INHIBITION OF ACUTE GRAFT
VERSUS HOST DISEASE (aGVHD) BY THE ALKALOID SINOMENINE IN THE MOUSE MODEL
Wu Jianchun1, Zhu Weiguo1,
Yao Yingmin1, Wang Quanxing2, Zhang Minghui2, Cao Xuetao2
1.Department of Pediatrics,
Nanfang Hospital, Guangzhou 510515, China
2.Department of Immunology,
Second Military Medical University, Shanghai 200433, China
Objective: To characterize the effectiveness and the immunological
mechanism of purified alkaloid sinomenine (SN),an extracts of the plant
Sinomenium Acutum used in Traditional Chinese Medicine for rheumatic
diseases , suppressing the development of acute GVHD in a MHC-mismatched
murine model
Methods: Different doses of the purified SN alone or in combination with
subtherapeutic dose of Cyclosporin A (CsA) was administered into mice with
aGVHD (C57BL6BALB/C irradiated BMT model), the mean survival time (MST) was
compared , histology study and further in vitro experiments was made.
Results: Administrations of subtherapeuticSN (25mg/kg) or CsA (5 mg/kg)
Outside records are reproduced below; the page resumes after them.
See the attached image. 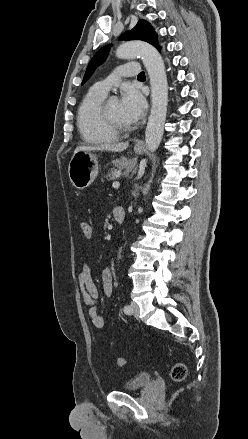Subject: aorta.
<instances>
[{
	"instance_id": "aorta-1",
	"label": "aorta",
	"mask_w": 248,
	"mask_h": 439,
	"mask_svg": "<svg viewBox=\"0 0 248 439\" xmlns=\"http://www.w3.org/2000/svg\"><path fill=\"white\" fill-rule=\"evenodd\" d=\"M116 55L121 59L140 56L148 72L151 85L152 106L148 119L145 140L149 151H155L161 142L168 105V82L163 59L150 44L142 41H130L121 44ZM121 250L119 251L118 258Z\"/></svg>"
}]
</instances>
alone could not prolong the MST (15.90 days for SN and 16.00 days for
CsA,P>0.05).By contrast, combined therapy with SN and CsA in the same
dose alone demonstrated a synergistic effect, resulting in significant
prolongation of MST(44.40 days, P<0.01),showing the same effects of
therapeutic dose of CsA (20 mg/kg) treatment (MST41.00 days).Histology
study of liver, gut and skin from the recipients on day 14 after BMT showed
that the morphologic damages of the tissues induced by GVHD lightened in
the treatment groups which have long MST. In vitro studies demonstrate that
SN inhibit the proliferation and function of bone marrow derived dendritic
cells (DCs) and T lymphocytes.
Conclusion: SN synergistically enhanced the anti-GVHD effects of
established immunosuppressive drug CsA, indicating that SN is a novel
immunosuppressive agent affecting DCs and T cell function .The potential
role of SN in transplantation should be investigated in more details.